My favorite pessimistic telecom commentator, Dean Bubley, has recently recapped his outlook on network evolution in his
500th blog post.
Given his general skepticism regarding UMA as a viable technology for dual-mode handset services, I suppose I’m honored that UMA was listed as the very first item he chose to list as ‘over-hyped’.
[Side note: considering UMAToday is the only site ‘hyping’ UMA, I hardly consider it ‘over’-hyped, certainly when compared with other things on the list like WiMAX. But I’ll take that as a compliment that we’re doing something right, thanks Dean.]
But given the comments, I think Dean's jumping the gun a bit:
UMA (unlicenced mobile access) - well, it still hasn't got much traction after another 30 months. Maybe 1.5m subscribers at Orange & T-Mobile US, plus some hopefulness around femtocells. My original forecasts (considered horribly pessimistic at the time) of 5.5m UMA homes at end-2009 now actually look insufficiently pessimistic after all.
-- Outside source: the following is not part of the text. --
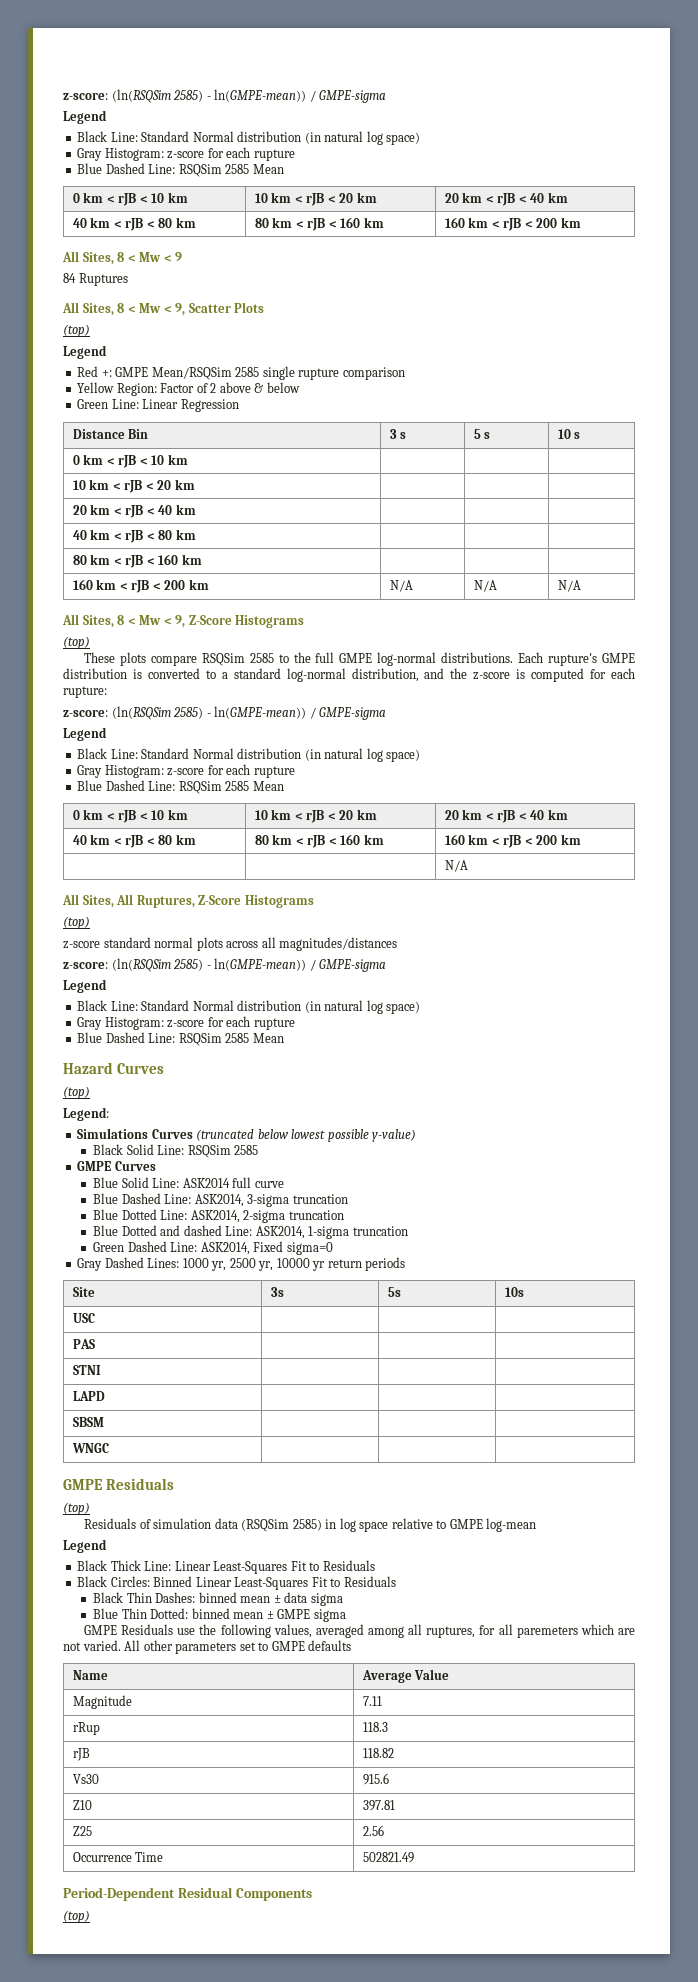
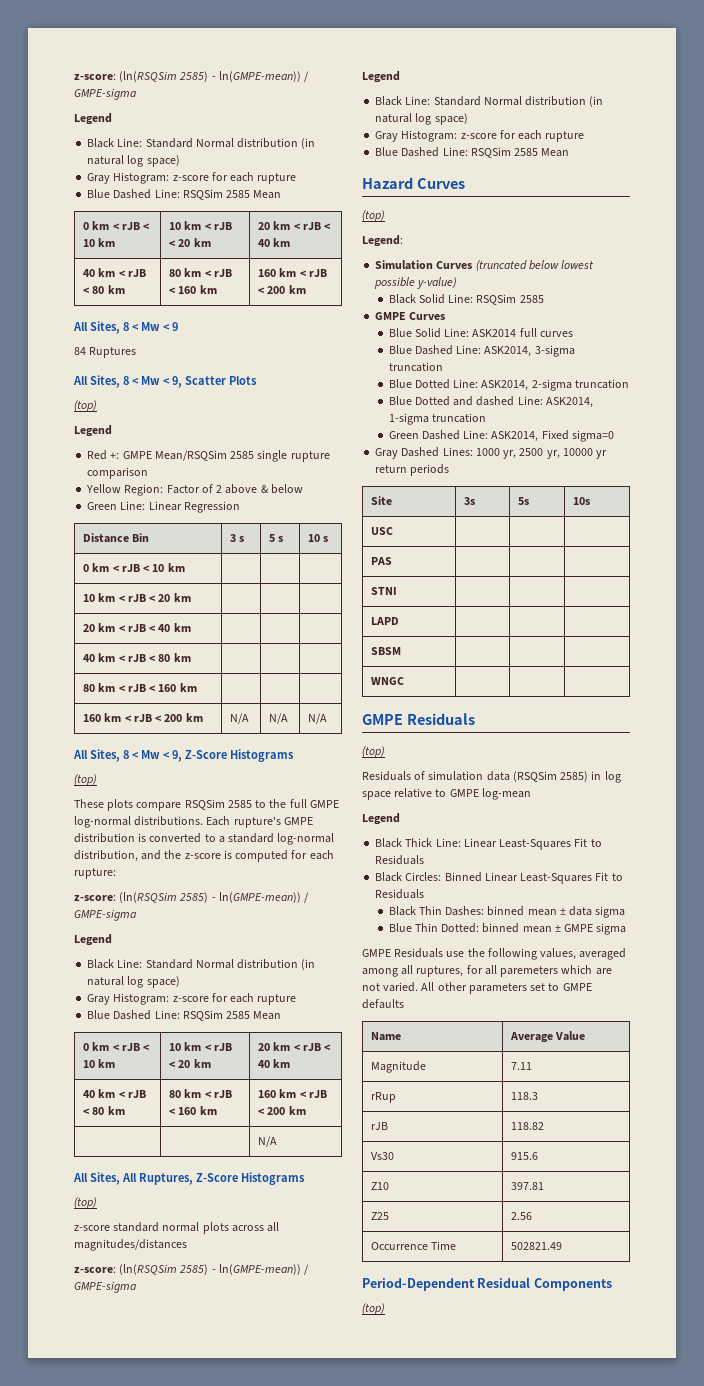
[77,1128,149,1139] Simulations -> [375,260,434,270] Simulation
[254,1181,284,1188] curve -> [539,331,573,337] curves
First, the comment ‘after another 30 months’ seems a bit odd. Orange only launched 18 months ago (October 2006), and T-mobile just 9 months ago (June 2007). True, we’ve been talking about dual-mode services and UMA for some time, but there hasn’t even been one 30 month period, let alone ‘another’.
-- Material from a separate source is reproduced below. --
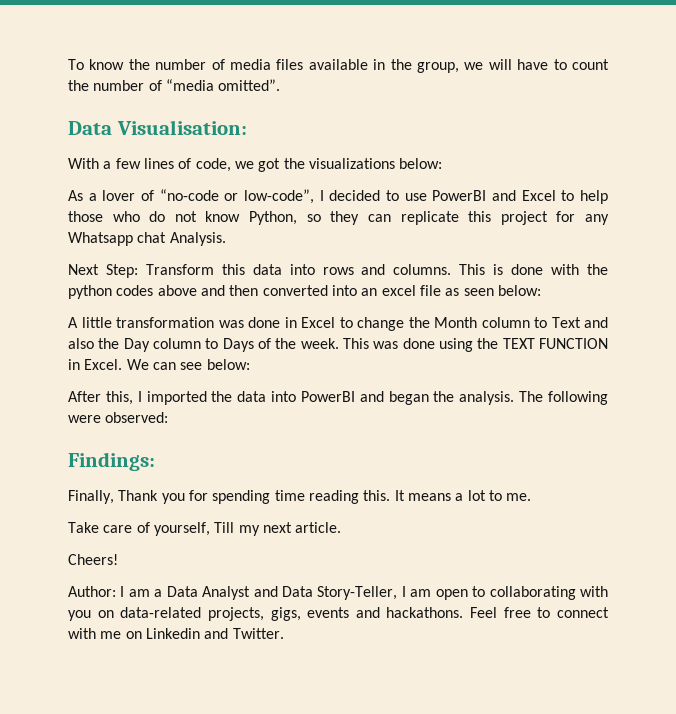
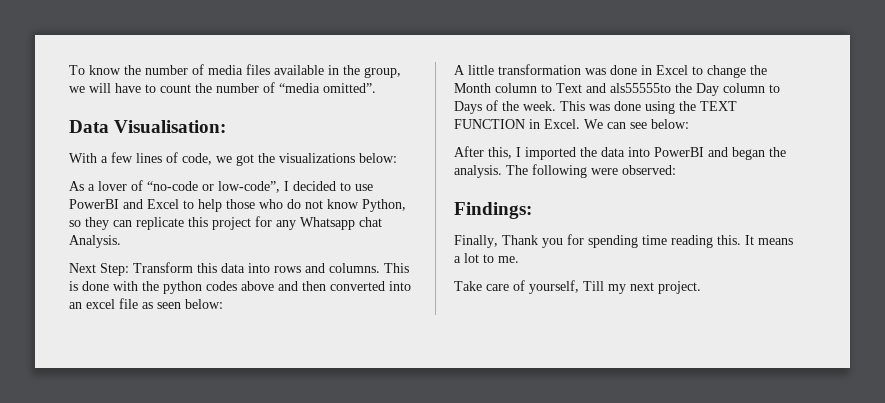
[68,338,94,349] also -> [610,83,671,93] als55555to
[295,522,342,533] [68,554,118,565] [68,586,608,600] [68,607,609,621] [68,628,284,639] article. // Cheers! // Author: I am a Data Analyst and Data Story-Teller, I am open to collaborating with you on data-related projects, gigs, events and hackathons. Feel free to connect with me on Linkedin and Twitter. -> [658,281,701,294] project.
But second, I think the forecast Dean made relating to UMA-based dual-mode handsets might actually be one he gets right*. I happen to believe 5m units is within range for 2008. At the end of his prediction period (YE 09), I suspect there will be well over 10m units sold, easily meeting his prediction of 5.5m homes by YE 09.
Thanks for the vote of confidence Dean!
[* Dean is a big fan of the ‘naked SIP’ handset revolution, suggesting that this is the way, rather than UMA, that the market will embrace dual-mode services and VoIP.
In this model, subscribers buy/acquire a Nokia E or N series phone and download a third party SIP client onto the handset. The idea is to bypass those nasty mobile operators and make calls for ‘free’. It's the TruPhone model. Of course, there are several reasons why this won’t work:
- Spending $500 on a handset to make cheap calls doesn’t compute. Anyone shelling out $500 for a phone isn’t so concerned about saving pennies on phone calls that they’ll download a second client onto a phone.
- Putting a second client and a second phone number (the SIP service) on a handset is a hassle. Consumers and prosumers want a single number that’s available all the time, not just when the handset is connected to Wi-Fi.
- Oh, you want to run this SIP client over the 3G network as well as Wi-Fi? Round trip latencies for today’s 3G access network are 200 msec, and that’s just ‘your side’ of the call. It does not take into account the rest of distance those packets must travel. That’s an unacceptable delay for voice calls, even free.
For some reason, Dean’s prediction of 220m ‘naked SIP’ phones shipped in 2008 wasn’t captured in his list of ‘over-hyped’ technologies. I don’t honestly know how many ‘naked SIP’ phones shipped, let alone how many are actually use the application he describes. But I'm willing to guess it's a lot less than 22o million.]